§ Instructions for the task
Answer these questions from the passage on listed buildings in Harthill with Woodall.
1. How many listed buildings does the parish contain?
2. Which two villages are in the parish?
3. What canal passes through the edge of the parish?

§ Passage
******************************

= Listed buildings in Harthill with Woodall =

Harthill with Woodall is a civil parish in the Metropolitan Borough of Rotherham, South Yorkshire, England. The parish contains twelve listed buildings that are recorded in the National Heritage List for England. Of these, one is listed at Grade I, the highest of the three grades, one is at Grade II*, the middle grade, and the others are at Grade II, the lowest grade. The parish contains the villages of Harthill and Woodall and the surrounding countryside. The Chesterfield Canal passes through the periphery of the parish, and two bridges crossing it are listed. Most of the other listed buildings are houses and farmhouses, the rest including a church, a former threshing barn, the possible base of a medieval cross, a war memorial and a schoolhouse.

******************************

Saved entries:

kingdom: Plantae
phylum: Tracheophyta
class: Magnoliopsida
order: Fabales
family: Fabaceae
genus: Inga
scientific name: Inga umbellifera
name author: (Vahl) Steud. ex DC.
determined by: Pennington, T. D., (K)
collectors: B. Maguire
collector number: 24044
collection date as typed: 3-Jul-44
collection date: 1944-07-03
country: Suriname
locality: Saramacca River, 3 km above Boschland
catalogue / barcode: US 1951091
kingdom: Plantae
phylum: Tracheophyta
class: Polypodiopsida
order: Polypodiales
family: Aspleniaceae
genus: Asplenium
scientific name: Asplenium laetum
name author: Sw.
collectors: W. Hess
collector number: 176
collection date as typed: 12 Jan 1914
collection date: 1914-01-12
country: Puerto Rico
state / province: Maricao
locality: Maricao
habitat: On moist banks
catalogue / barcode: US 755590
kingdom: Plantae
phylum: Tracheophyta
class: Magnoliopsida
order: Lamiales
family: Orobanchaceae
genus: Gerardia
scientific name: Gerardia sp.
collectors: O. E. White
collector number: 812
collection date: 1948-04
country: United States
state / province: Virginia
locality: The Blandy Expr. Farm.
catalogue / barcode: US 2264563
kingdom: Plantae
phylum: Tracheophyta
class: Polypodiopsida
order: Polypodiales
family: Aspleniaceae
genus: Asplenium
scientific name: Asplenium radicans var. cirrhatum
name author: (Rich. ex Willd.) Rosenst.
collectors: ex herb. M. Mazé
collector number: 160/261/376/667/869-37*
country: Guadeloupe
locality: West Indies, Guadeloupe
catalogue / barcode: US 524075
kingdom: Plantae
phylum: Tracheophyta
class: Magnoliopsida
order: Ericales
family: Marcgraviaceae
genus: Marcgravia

******************************

§ Exercise output
1. Twelve.
2. Harthill and Woodall.
3. The Chesterfield Canal.